New Zealand faced 25 overs before the close, and it was wonderfully gripping, Test cricket at its best. Guptill and Flynn (in cracking form, but not an opener), saw it out to the end of the day against the best pace attack in the world, putting on the highest opening partnership of the series along the way.

They got the approach dead right by concentrating and defence, leaving alone what they could, but taking runs when available at low risk. At one point there were 21 consecutive scoreless deliveries, but they did not waiver. Vernon Philander’s opening spell was the first such in his short but devastating Test career in which he has not taken a wicket. There was one, hard, chance when Flynn inside-edged off Morkel, but the diving Boucher could not hold on.
I retain the view that Guptill would be better allowed to develop naturally in the middle order, but New Zealand do not have the resources to allow this. Again here he showed that he has the determination and concentration of a good Test batsman.
Martin Guptill, hurried up by Morne Morkel
Flynn’s innings was his first in Tests since 2009, and all the more impressive for being against type; he has been scoring at around a run a ball in domestic cricket.
It should not be thought that the South Africans bowled poorly; on another day they could have taken four or five wickets in this period of play with the same quality of bowling. But not today. The introduction of Duminy’s affable off spin near the end of the day was a moral victory for the home side, though with two days left and the weather forecast good, nobody the draw remained a port far distant.
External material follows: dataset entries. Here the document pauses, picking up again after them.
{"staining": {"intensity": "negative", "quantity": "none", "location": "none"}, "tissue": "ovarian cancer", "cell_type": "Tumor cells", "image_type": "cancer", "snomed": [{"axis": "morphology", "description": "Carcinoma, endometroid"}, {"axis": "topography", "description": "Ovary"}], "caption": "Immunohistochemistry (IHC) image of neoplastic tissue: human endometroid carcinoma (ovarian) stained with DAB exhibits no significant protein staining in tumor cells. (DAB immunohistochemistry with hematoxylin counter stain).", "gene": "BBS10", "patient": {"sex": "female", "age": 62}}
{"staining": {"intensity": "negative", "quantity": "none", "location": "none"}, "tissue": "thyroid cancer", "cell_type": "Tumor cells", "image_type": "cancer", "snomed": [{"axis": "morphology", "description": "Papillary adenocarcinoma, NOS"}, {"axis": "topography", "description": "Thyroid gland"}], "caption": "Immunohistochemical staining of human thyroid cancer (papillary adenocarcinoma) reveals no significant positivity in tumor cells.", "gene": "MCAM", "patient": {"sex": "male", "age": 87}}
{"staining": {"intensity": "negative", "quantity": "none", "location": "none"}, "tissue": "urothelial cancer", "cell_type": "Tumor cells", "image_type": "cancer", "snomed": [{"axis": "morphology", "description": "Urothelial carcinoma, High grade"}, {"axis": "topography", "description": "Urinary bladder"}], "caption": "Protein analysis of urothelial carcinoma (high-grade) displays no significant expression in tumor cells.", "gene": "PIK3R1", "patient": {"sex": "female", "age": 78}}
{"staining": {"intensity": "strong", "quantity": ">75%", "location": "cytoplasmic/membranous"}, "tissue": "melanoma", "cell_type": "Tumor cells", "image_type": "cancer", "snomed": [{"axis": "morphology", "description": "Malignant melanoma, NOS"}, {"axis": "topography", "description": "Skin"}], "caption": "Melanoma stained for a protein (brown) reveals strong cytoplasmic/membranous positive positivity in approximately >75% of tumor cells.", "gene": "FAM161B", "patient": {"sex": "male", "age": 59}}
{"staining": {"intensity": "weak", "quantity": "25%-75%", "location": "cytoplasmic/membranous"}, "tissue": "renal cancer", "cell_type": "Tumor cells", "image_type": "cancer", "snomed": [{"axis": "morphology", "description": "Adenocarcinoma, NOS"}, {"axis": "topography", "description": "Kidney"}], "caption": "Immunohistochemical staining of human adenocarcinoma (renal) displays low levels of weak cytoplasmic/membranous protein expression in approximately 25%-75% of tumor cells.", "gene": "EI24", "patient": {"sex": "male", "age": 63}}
The Basin was perfect today, pleasantly full, but not crowded, and the sun shining from first to last. There is no better venue for Test cricket anywhere. You get an educated crowd here too. According to CricInfo, the Wellington Grammar Police, in which I serve as a special constable, were present. Apparently, there was a sign at one end saying “when bowling from this end remain seated”, causing someone to shout to Gillespie as he ran in that he should be sitting down.
England are here next year, so we have something to look forward to over the southern winter.